Ultimo testimone dell’epoca apostolica e discepolo prediletto di san Giovanni: san Policarpo di Smirne rifulge come grande teologo e martire della fede primitiva.

Il Martirologio Romano ricorda oggi, 23 febbraio, la figura di san Policarpo di Smirne, che fu vescovo e martire. Eminente teologo, è ricordato come discepolo di san Giovanni apostolo e affrontò il martirio sotto le persecuzioni degli imperatori Marco Antonino e Lucio Aurelio Commodo.
Nato a Smirne nella seconda metà del I secolo, all’incirca nell’anno 69, in una benestante famiglia. Fu al seguito di san Giovanni e ne divenne fidato discepolo e intorno all’anno 100 fu messo a capo della comunità cristiana e quindi divenne vescovo.
Santo di oggi 23 febbraio: San Policarpo di Smirne, vescovo e martire, discepolo di san Giovanni apostolo
Come teologo, Policarpo godette di grande autorità e fu uno dei pastori più stimati del tempo. Dei suoi numerosi scritti sono pervenute solo una Lettera di san Policarpo ai Filippesi, scritta perciò per la comunità cristiana di Filippi.
È in quella lettera che riferisce di un incontro avuto con sant’Ignazio di Antiochia che aveva avuto modo di ospitare al suo passaggio, all’incirca nel 107. Ignazio passava da Smirne prima di recarsi a Roma dove avrebbe trovato la morte da martire.
Vari anni più tardi anche Policarpo si recò a Roma per discutere con papa Aniceto in merito alla data della Pasqua. Poi, quando fece ritorno a Smirne scoppiò una persecuzione contro i cristiani.
Dichiara davanti alla folla di essere cristiano
Quando venne perseguitato era ormai molto avanti negli anni, avendone 86. Venne condotto allo stadio perché il governatore romano Quadrato doveva condannarlo. Non volle pronunciare nessuna difesa neppure quando il governatore lo indusse a farlo con l’intento di risparmiargli la vita.
Lì, davanti alla folla che assisteva, volle, con il coraggio che viene dall’amore, dichiararsi pubblicamente cristiano andando incontro alle conseguenze, cioè alla morte. Così fu ucciso con un colpo di spada. Si conosce anche la data del suo assassinio: erano circa le due del pomeriggio del 23 febbraio 155, come emerge dal Martyrium Polycarpi scritto da un testimone che era presente in quel momento.
Nella Lettera ai Filippesi, l’unica che giunge fino a noi, san Policarpo aveva scritto, in riferimento al Signore, meditando la Passione e morte di Cristo: “Egli sofferse per noi, affinché noi vivessimo in Lui. Dobbiamo quindi imitare la sua pazienza… Egli ci ha lasciato un modello nella sua persona“.
Saldo nella fede
Con questa fede e questo amore per Gesù diede la sua vita professandosi cristiano fino alla fine. In questo fu sostenuto dalla comunione fraterna tra cui quella con sant’Ignazio di Antiochia che lo aveva esortato a resistere anche agli attacchi più feroci che sarebbero arrivati.

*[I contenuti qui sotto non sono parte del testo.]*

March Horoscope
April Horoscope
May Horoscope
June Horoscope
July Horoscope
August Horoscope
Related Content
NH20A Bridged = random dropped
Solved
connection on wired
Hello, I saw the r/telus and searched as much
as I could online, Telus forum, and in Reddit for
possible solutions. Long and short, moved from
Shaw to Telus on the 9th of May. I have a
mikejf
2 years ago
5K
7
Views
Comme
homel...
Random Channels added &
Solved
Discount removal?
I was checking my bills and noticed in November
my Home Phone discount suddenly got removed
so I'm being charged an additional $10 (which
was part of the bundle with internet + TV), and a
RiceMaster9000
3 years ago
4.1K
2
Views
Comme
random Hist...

Il Santo infatti gli disse: “Sta’ saldo come incudine sotto i colpi” e lui seguì alla lettera l’invito dell’amico e fratello nella fede.

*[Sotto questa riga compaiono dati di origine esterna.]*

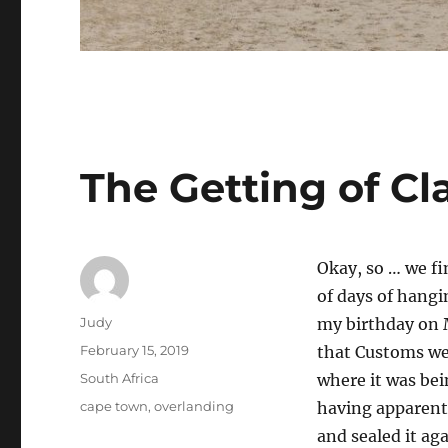
The Getting of Cl
Okay, so … we fi
of days of hangi
Author
Judy
my birthday on 
Posted
February 15, 2019
that Customs we
on
Categories
South Africa
where it was bei
Tags
cape town
,
overlanding
having apparentl
and sealed it ag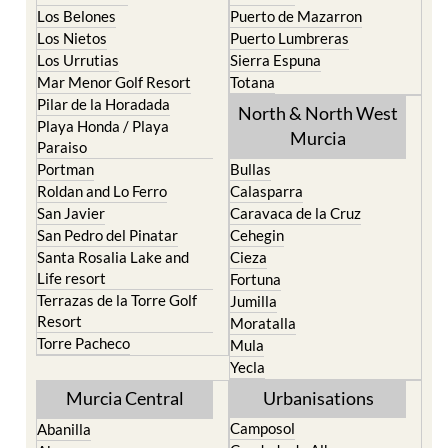
Los Belones
Puerto de Mazarron
Los Nietos
Puerto Lumbreras
Los Urrutias
Sierra Espuna
Mar Menor Golf Resort
Totana
Pilar de la Horadada
North & North West
Playa Honda / Playa
Murcia
Paraiso
Portman
Bullas
Roldan and Lo Ferro
Calasparra
San Javier
Caravaca de la Cruz
San Pedro del Pinatar
Cehegin
Santa Rosalia Lake and
Cieza
Life resort
Fortuna
Terrazas de la Torre Golf
Jumilla
Resort
Moratalla
Torre Pacheco
Mula
Yecla
Murcia Central
Urbanisations
Camposol
Abanilla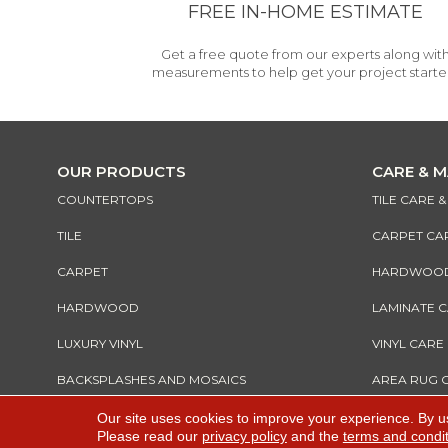
FREE IN-HOME ESTIMATE
Get a free quote from our experts along wit
measurements to help get your project starte
OUR PRODUCTS
CARE & 
COUNTERTOPS
TILE CARE 
TILE
CARPET CA
CARPET
HARDWOOD 
HARDWOOD
LAMINATE 
LUXURY VINYL
VINYL CARE
BACKSPLASHES AND MOSAICS
AREA RUG 
Our site uses cookies to improve your experience. By u
Please read our
privacy policy
and the
terms and condi
Copyright ©2026 All Rights Reserved Warnik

Era diventato uno dei più autorevoli e stimati vescovi del suo tempo. Ai giovani si raccomandava di tenersi lontani “dalle passioni di questo mondo, perché ogni passione fa guerra allo spirito” e li esortava affinché fossero “sottomessi ai presbiteri e ai diaconi come a Dio e a Cristo“.
Ai presbiteri raccomandava di sostenere i malati, di prendersi cura delle vedove e dei poveri e di provvedere alla riconciliazione dei peccatori. Tra le fonti su san Policarpo c’è anche il suo discepolo sant’ Ireneo di Lione che lo menziona in Adversus haereses (III 3, 4) e nelle lettere a Florino e a papa Vittore.
È venerato da varie Chiese cristiane e la sua memoria liturgica è celebrata il 23 febbraio o il 26 gennaio, mentre per i cristiani copti l’8 marzo.